Avec un mois de décembre porteur d’espoir pour l’avenir (+ 0,1 % par rapport à décembre 2012), le soin, après une excellente année 2012, connaît un léger fléchissement en 2013 avec un recul de 1,7 % de son chiffre d’affaires. L’année a été soutenue notamment par les belles performances des soins anti-âges (+ 3,7 %) et des soins hydratants (+ 2,8 %).

Le marché du parfum, lui aussi, a encore démontré son attrait à l’occasion de Noël malgré un contexte économique compliqué. Les clients ont préféré les petits formats, ce qui a eu pour effet de faire légèrement baisser le chiffre d’affaires de cette catégorie (- 2 % par rapport à l’année précédente). Notons que les gros succès de l’année 2013 sont entrés directement dans le top 3 des ventes de parfum, permettant à ce segment de ne subir sur l’année qu’un recul modéré de son chiffre d’affaires à – 1,7 %.

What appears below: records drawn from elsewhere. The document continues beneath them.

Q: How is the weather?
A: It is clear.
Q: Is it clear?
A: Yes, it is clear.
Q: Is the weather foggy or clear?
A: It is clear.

« Dans un contexte où la consommation a baissé tout au long de l’année, notre marché a plutôt bien résisté. Mais nous devons en tirer les leçons pour l’avenir car nos produits qui ne sont pas de première nécessité ont fait l’objet d’arbitrage de la part de nos clients. Nous devons améliorer l’expérience client pour que celui-ci ne renonce pas à faire plaisir ou se faire plaisir avec nos produits», commente William G. Koeberlé, Président de la FFPS.